Two commuter rail agencies, GO Transit and Exo, share tracks with Via's Corridor trains. Both agencies are provincially funded and independent of Via.

- The GO Transit Kitchener line shares tracks with Via trains for its entire route from Toronto Union Station to Stratford Station.
- The GO Transit Lakeshore West line shares tracks with Via trains from Toronto Union Station to Bayview junction, just west of Aldershot GO Station. The Lakeshore West line Niagara Branch shares tracks with Via trains for its entire route from Toronto Union Station to Niagara Falls.
- The GO Transit Lakeshore East line shares tracks with Via trains from Toronto Union Station to Durham Junction, just west of Pickering GO Station. Between Pickering and Oshawa, GO trains use a separate parallel line immediately north of the CN/Via tracks.
- The Exo Mont-Saint-Hilaire line shares tracks with Via trains for its entire route from Montreal Central Station to Mont-Saint-Hilaire.
- The Exo Vaudreuil–Hudson line operates in the same corridor as Via trains from Dorion to Lachine, but does not share tracks with Via trains. Exo trains operate on CPKC tracks, while Via trains operate on parallel CN tracks.

== Trackage ==
Most of the trackage that Via trains use along the Corridor is owned by the Canadian National Railway.
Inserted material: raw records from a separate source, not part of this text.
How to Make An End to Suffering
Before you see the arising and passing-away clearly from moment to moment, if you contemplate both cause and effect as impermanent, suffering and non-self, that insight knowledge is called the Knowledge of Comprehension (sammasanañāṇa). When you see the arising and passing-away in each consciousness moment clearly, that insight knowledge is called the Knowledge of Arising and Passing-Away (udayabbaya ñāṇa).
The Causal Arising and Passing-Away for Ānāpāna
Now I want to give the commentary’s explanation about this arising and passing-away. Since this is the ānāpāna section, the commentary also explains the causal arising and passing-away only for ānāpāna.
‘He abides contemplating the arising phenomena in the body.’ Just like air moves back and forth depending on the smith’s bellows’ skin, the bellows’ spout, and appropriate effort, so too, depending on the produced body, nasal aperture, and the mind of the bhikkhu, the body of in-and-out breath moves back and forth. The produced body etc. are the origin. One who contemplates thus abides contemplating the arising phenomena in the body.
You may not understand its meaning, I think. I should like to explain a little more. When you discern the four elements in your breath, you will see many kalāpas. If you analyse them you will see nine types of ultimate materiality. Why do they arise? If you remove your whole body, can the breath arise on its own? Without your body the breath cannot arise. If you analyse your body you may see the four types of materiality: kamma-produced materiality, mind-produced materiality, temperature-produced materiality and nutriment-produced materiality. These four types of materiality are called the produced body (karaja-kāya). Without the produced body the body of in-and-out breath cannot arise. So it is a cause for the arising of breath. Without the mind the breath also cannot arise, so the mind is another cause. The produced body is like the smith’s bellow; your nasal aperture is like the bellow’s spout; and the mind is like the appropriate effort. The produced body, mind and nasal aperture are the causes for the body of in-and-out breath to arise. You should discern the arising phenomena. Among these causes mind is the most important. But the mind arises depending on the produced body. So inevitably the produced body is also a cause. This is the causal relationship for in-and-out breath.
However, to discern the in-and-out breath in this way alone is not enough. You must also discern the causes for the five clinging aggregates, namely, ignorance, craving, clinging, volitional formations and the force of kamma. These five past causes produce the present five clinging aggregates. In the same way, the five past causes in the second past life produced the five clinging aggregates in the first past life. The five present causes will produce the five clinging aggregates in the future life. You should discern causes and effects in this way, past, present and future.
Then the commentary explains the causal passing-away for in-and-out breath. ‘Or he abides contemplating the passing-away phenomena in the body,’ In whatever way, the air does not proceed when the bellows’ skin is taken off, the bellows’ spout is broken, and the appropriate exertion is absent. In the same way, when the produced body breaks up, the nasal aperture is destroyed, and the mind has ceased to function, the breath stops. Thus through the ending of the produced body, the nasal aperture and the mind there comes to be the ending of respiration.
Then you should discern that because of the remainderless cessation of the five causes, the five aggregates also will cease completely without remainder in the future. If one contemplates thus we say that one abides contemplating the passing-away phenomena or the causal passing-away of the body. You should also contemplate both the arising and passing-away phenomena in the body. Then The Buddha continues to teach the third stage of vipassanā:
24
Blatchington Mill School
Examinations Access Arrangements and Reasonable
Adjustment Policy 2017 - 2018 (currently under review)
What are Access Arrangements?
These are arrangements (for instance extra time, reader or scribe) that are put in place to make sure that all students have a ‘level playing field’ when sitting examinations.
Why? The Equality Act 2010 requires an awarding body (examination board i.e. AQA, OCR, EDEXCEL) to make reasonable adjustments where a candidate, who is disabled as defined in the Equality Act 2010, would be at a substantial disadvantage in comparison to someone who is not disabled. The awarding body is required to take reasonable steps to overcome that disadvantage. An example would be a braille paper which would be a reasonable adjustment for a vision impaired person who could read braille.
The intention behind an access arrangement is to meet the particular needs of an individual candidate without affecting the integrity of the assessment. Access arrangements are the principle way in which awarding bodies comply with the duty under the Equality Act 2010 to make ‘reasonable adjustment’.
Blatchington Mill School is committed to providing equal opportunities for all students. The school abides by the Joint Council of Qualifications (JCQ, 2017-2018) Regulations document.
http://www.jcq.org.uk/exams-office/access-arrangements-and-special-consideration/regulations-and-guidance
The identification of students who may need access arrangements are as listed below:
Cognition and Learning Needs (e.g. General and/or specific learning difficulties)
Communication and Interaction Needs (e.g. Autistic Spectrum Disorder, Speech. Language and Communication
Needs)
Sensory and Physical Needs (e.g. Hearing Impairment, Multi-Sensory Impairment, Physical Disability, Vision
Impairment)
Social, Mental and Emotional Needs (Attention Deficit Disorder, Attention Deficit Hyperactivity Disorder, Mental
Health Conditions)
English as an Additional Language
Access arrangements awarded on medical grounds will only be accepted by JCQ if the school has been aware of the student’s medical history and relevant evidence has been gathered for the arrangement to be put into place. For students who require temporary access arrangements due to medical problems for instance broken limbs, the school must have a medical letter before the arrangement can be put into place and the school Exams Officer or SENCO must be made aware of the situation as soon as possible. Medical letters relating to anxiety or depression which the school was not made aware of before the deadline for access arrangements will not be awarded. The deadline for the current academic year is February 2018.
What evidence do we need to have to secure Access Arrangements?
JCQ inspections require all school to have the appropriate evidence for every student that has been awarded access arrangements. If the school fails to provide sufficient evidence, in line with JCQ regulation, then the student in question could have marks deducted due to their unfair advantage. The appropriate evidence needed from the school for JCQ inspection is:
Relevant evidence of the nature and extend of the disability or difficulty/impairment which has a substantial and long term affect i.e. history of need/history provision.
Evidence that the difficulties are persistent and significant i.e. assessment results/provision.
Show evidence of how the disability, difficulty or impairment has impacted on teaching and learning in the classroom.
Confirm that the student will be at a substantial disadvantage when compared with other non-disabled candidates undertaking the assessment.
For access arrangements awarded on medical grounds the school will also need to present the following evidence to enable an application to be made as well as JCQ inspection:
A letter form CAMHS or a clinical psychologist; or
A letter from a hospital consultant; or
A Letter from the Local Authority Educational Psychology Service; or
Via owns three former freight lines long the Corridor, one from Smiths Falls to Coteau-du-Lac, Quebec, via Ottawa; one from Smiths Falls to Brockville; and one from Chatham to Windsor, Ontario. Via Corridor trains run on three segments of tracks owned by Metrolinx; one from Burlington to Pickering, Ontario; one from Toronto Union Station to Malton, Mississauga; and one from Georgetown to Kitchener, Ontario. The proposed High Frequency Rail plan calls for adding Corridor services between Toronto and Quebec City that run on newly constructed dedicated tracks.

== Via HFR and Alto ==

On July 6, 2021, Transportation Minister Omar Alghabra announced that the federal government would launch the procurement process to build a "high-frequency rail [HFR] corridor" called Via HFR between Toronto and Quebec City by 2030. The cost of the project was expected to be between $6 billion and $12 billion. The plan is to have trains travel up to 200 km/h on a line that would run from Toronto to Quebec City through Peterborough, Ottawa, Montreal, Laval, and Trois-Rivières. As opposed to current operations along the Corridor, the trains would run on dedicated passenger tracks, improving service reliability since the trains would not have to compete with freight trains. Service reliability could increase to 95 percent, up significantly from its 2021 rate of 67 percent. Travel times are projected to decrease by 90 minutes on some routes, such as between Ottawa and Toronto. Ninety percent of the route is planned to be electrified. The timing of the announcement was criticized as political, since there was speculation of a federal election being held later in the year, which was later confirmed on August 15.

On October 28, 2024, it was confirmed that High Frequency Rail would be built as "full high-speed rail", with fully grade-separated trains capable of travelling up to 300 km/h. The design of the system, later renamed as Alto, was expected to take approximately four years.